Принимая меня на работу, полковник, наряду с обычной анкетой, вручил мне бумагу, в которой я должна была расписаться, что обязуюсь ни в какие неофициальные контакты с заключёнными не вступать. Я спокойно выполнила эту формальность: разве могла я предугадать, что именно здесь я взойду на Костёр своей любви и сгорю в нём дотла?
Это было полвека тому назад. Я прошла большую школу любви.
Знаю:
– есть Любовь, неподвластная даже Грозной Смерти (мама, сын);
– есть Любовь неумирающая, непрерывно растущая, не подвластная ни времени, ни пространству (Анна Владимировна Тамарченко);
– есть Абсолютная Любовь (к Гуру, к Богу).
А есть и такая, которая как взрыв вулкана, вспыхивает, освещая всё вокруг неземным огнём, а потом, всё взорвав, смиряется и, охладев, умирает навсегда.
Какой была моя любовь к мужу? Той, которая, отпылав, отшумев, превращается в холодный пепел. Пора-пора о ней и забыть?
Но у моего сына есть отец. И Геннадий (на самом деле он Евгений Николаевич) должен помочь мне разобраться, почему именно он, а не множество других, более благополучных претендентов, должен был им стать.
Я зачислена в штат лагеря в качестве преподавателя начальной школы (1-4-е классы), но вместе с другими «совместителями» веду литературу в 8, 9 и 10-х классах. Классы разбросаны по территории лагеря, между уроками мы переходим из одного барака в другой.

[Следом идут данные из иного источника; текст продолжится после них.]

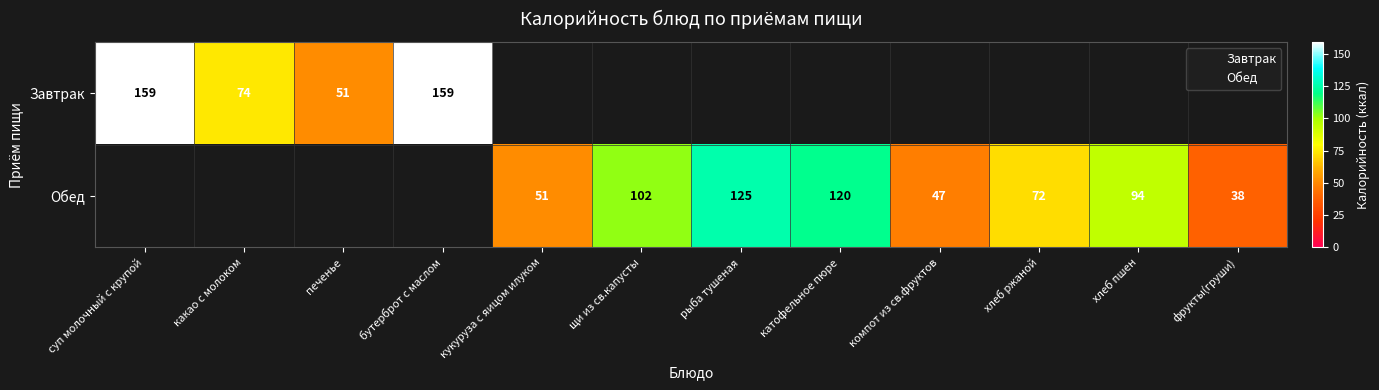

The Обед series shows 164.8 at щи из св.капусты. True or false?

False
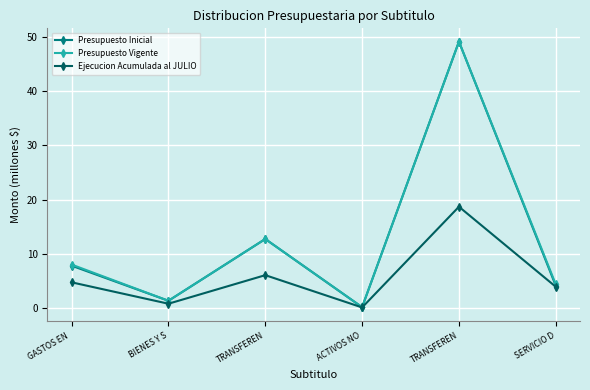

What is the label of the 5th point from the right?

BIENES Y S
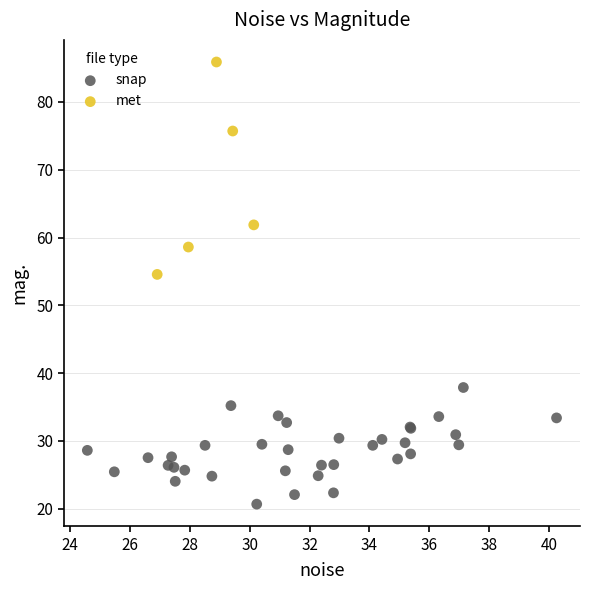

Which series contains the highest Y value?

met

Чаще всего занятия проводятся в здании библиотеки. Здесь три комнаты: библиотека, то есть в центре – полки с книгами, ещё одно помещение для занятий – внутри, и одно, самое просторное, читальный зал, сразу с улицы.
Что касается 1-4-х классов, тут я пас. Я не знаю методики, чтобы обучить этих великовозрастных мужиков считать, то есть складывать, вычитать, умножать и делить разные числа. Приходится изощряться… А многие и цифр не знают. И букв тоже. Читать не умеют, писать тем более. В классе два ряда столов. В одном ряду сидят перво- и второклассники, в другом 3 и 4-е классы. Так бывало в деревнях.
Вот с этими четырёхуровневыми учениками мне надо научиться работать. Когда я и они уставали от общего неумения, устраивались «отдушины». Я приносила, например, рассказ Паустовского «Снег» и читала его вслух для всей аудитории.
Звучали и стихи. Уолт Уитмен «Приснился мне город…»
Приснился мне город,
Который нельзя одолеть,
Хотя бы напали на него
Все страны вселенной.
Мне снилось, что это был город Друзей,
Какого ещё никогда не бывало,
И что превыше всего в этом городе
Крепкая ценилась любовь и в ней
Была главная суть,
И что каждый час она сказывалась
В каждом поступке жителей этого города,
Во всех их словах и взорах.
А вот ещё:
Ты, загорелый мальчишка из прерий,
И до тебя приходило в наш лагерь
Много желанных даров,
Приходили похвалы и подарки,
И хорошая пища, пока, наконец,
С новобранцами
Прибыл и ты, молчаливый, без всяких
Подарков, – но мы глянули
Один на другого,
И больше, чем всеми дарами вселенной
Ты одарил меня…
Такие «отдушины» постепенно увеличивались, а всё остальное, хоть и не отменялось, но сокращалось.
Уроки литературы в 8-10-х классах доставляли мне самой радость. Я по-прежнему много читала и об этом свободно рассуждала на занятиях.
Как-то в лагерь явилась комиссия из отдела народного образования. Я не была предупреждена заранее. Они пришли в 8-й класс, там, кажется, учились десять человек. Самый большой класс. В 9-м классе – шесть человек, в 10-м – пять. Припоминаю, я говорила что-то о Пушкине: «Мороз и солнце»… Разбирала по косточкам. Увлеклась. Читала что-то из Белинского о Пушкине. Комиссия дала мне высокую оценку и больше никогда ко мне никто не заглядывал. Я получила репутацию «высококвалифицированного специалиста». О чём позднее будет заявлено даже в моей характеристике.